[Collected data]
:::::
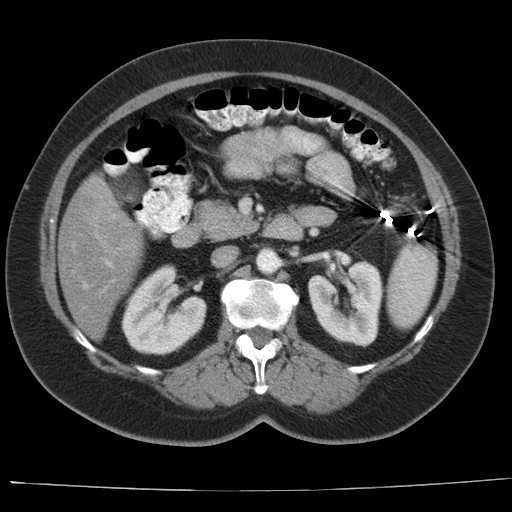
Contrast-enhanced abdominal CT, one axial slice; slice 11 of 44 in the series (ordered by position); reconstruction kernel AA-1; intravenous contrast given; soft-tissue window (W 400 / L 40 HU); 5 mm slice thickness; 512 × 512 image matrix. Case-level facts recorded for this patient, not image findings: patient: female, age 67 years at operation; diagnosis: colorectal cancer liver metastases, imaged before liver resection.
Structures marked on this image (manually delineated by an expert):
- hepatic veins: box from (x=82, y=283) to (x=87, y=289) px
- liver: (x=60, y=176)–(x=143, y=339)
- portal vein (with intrahepatic branches): (x=101, y=261)–(x=114, y=293)
- liver metastasis: (x=82, y=191)–(x=100, y=209)
- liver metastasis: (x=97, y=206)–(x=136, y=246)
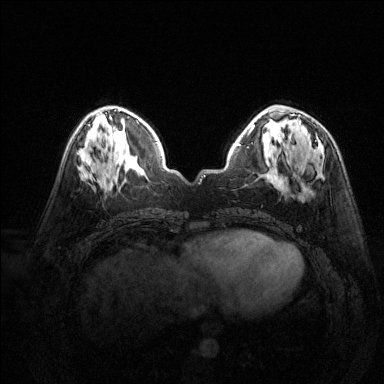
Breast MRI (dynamic contrast-enhanced), one axial slice. Slice 56 of 144 in the series (ordered by position). Dynamic contrast-enhanced series, time point 2 of 6 at this slice position (early post-contrast). 1.5 T. TE 1.7 ms, TR 4.6 ms. 384 × 384 image matrix. Female patient.
Outlined on this slice (semi-automatically segmented with operator editing):
- enhancing-tissue mask used for the functional tumour volume (all voxels passing the contrast-enhancement thresholds inside the analysis volume; usually the tumour): bounding box <299,120,303,128> (left, top, right, bottom; pixels)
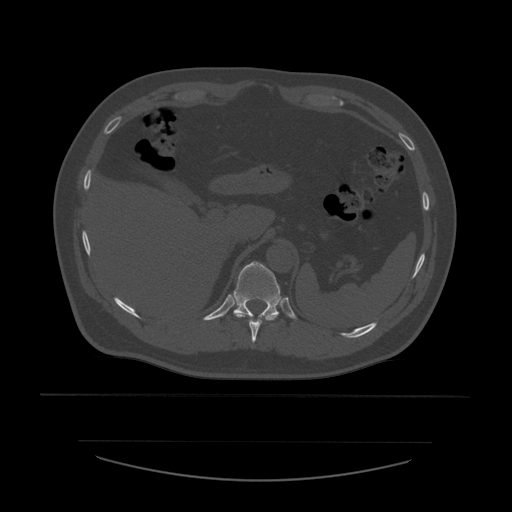
CT including the spine, one axial slice. Slice 284 of 532 in the series (ordered by position). Bone window (W 1800 / L 400 HU). 1.25 mm slice thickness. 512 × 512 image matrix, field of view 441 × 441 mm. Patient age 44 years. Case-level facts recorded for this patient, not image findings: primary cancer: soft tissue sarcoma.
Outlined on this slice (semi-automatic segmentation, software-assisted and operator-edited):
- T10 vertebra: bounding box (x1, y1, x2, y2) in pixels: (236, 315, 278, 343)
- T11 vertebra: (233, 262, 282, 319)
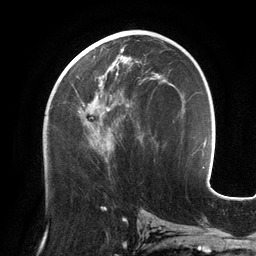
Breast MRI (dynamic contrast-enhanced), one axial slice; position 65 of 134 along the scan axis; cropped to one breast; dynamic contrast-enhanced series, time point 2 of 6 at this slice position (early post-contrast); 3 T; TE 2.7 ms, TR 6.5 ms; 1.2 mm slice thickness; 256 × 256 image matrix, field of view 200 × 200 mm. Female patient.
Structures marked on this image (semi-automatic segmentation, software-assisted and operator-edited):
- enhancing-tissue mask used for the functional tumour volume (all voxels passing the contrast-enhancement thresholds inside the analysis volume; usually the tumour): box from (x=68, y=48) to (x=159, y=154) px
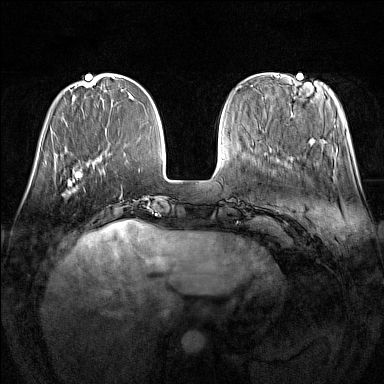
Breast MRI (dynamic contrast-enhanced), one axial slice. Slice 42 of 160 in the series (ordered by position). Dynamic contrast-enhanced series, time point 2 of 7 at this slice position (early post-contrast). 1.5 T. TE 1.8 ms, TR 5 ms. 384 × 384 image matrix, field of view 340 × 340 mm. Female patient.
Structures marked on this image (semi-automatic segmentation, software-assisted and operator-edited):
- enhancing-tissue mask used for the functional tumour volume (all voxels passing the contrast-enhancement thresholds inside the analysis volume; usually the tumour): bounding box (x1, y1, x2, y2) in pixels: (68, 177, 85, 193)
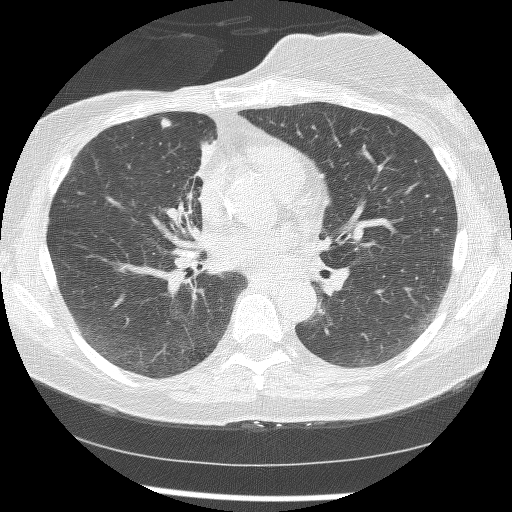
Low-dose screening chest CT, axial slice. Baseline screening round. Lung window (W 1500 / L -600 HU). Lung (sharp) reconstruction kernel (BONE). Slice 76 of 172 in the series. Female participant, aged 56 years at enrolment. Current smoker at enrolment.
Lesion marked by an expert reader, bounding box [x1, y1, x2, y2] px = [150, 111, 179, 141]. The screening reader recorded 2 non-calcified nodules or masses ≥4 mm on this exam (right lower lobe, right middle lobe); which of them this box marks is not recorded. Later outcome: lung cancer diagnosed 1185 days after this screen — adenocarcinoma, NOS, right upper lobe, stage IIIB (AJCC 6th edition), 8 mm at pathology.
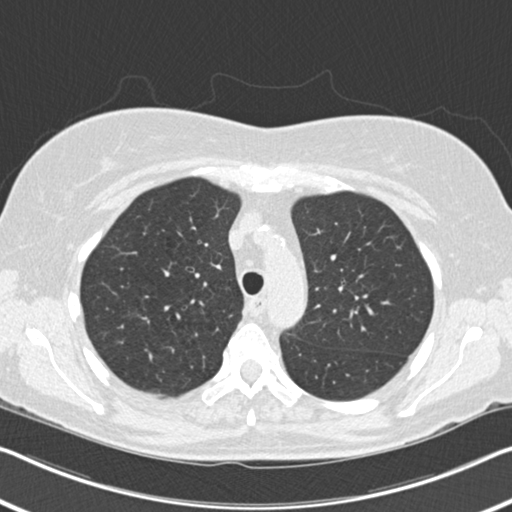
Low-dose screening chest CT, axial slice, second screening round (one year after baseline), lung window (W 1500 / L -600 HU), 120 kVp, slice 57 of 202 in the series, 512 × 512 image matrix, field of view 336 × 336 mm. Female, age 60 years at enrolment. Current smoker at enrolment.
Expert-annotated lung lesion, bounding box [x1, y1, x2, y2] px = [382, 230, 422, 266]. The screening reader recorded 6 non-calcified nodules or masses ≥4 mm on this exam; which of them this box marks is not recorded. Official screen result: positive, change unspecified: nodule(s) >= 4 mm or enlarging nodule(s), mass(es), or other non-specific abnormalities suspicious for lung cancer.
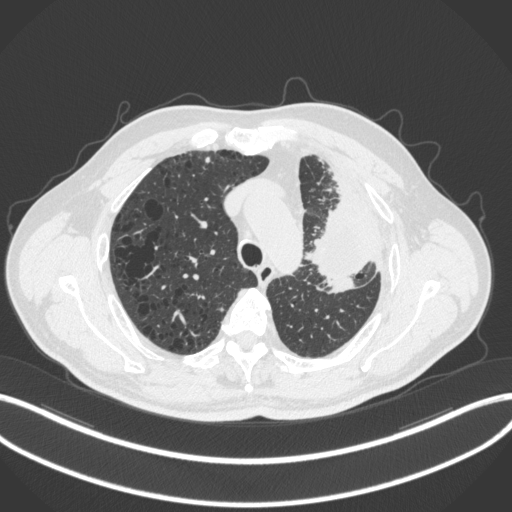
Chest CT, one axial slice; position 229 of 286 along the scan axis; reconstruction kernel B31f; lung window (W 1500 / L -600 HU); 1 mm slice thickness; 512 × 512 image matrix, field of view 400 × 400 mm. Patient: male, 68 years. From the clinical record (not read from this slice): clinical TNM (as recorded): T3 N3 M1.
Outlined on this slice (bounding box drawn by a radiologist):
- lung tumour (recorded histology: adenocarcinoma): bounding box [x1, y1, x2, y2] px = [301, 192, 372, 293]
:::::
**WORK REQUIRED:** Beginning with the line that contains "Outlined on this slice (bounding", restate word for word each line through the last one in the data, and write nothing more.

**EXPECTED OUTPUT:**
Outlined on this slice (bounding box drawn by a radiologist):
- lung tumour (recorded histology: adenocarcinoma): bounding box [x1, y1, x2, y2] px = [301, 192, 372, 293]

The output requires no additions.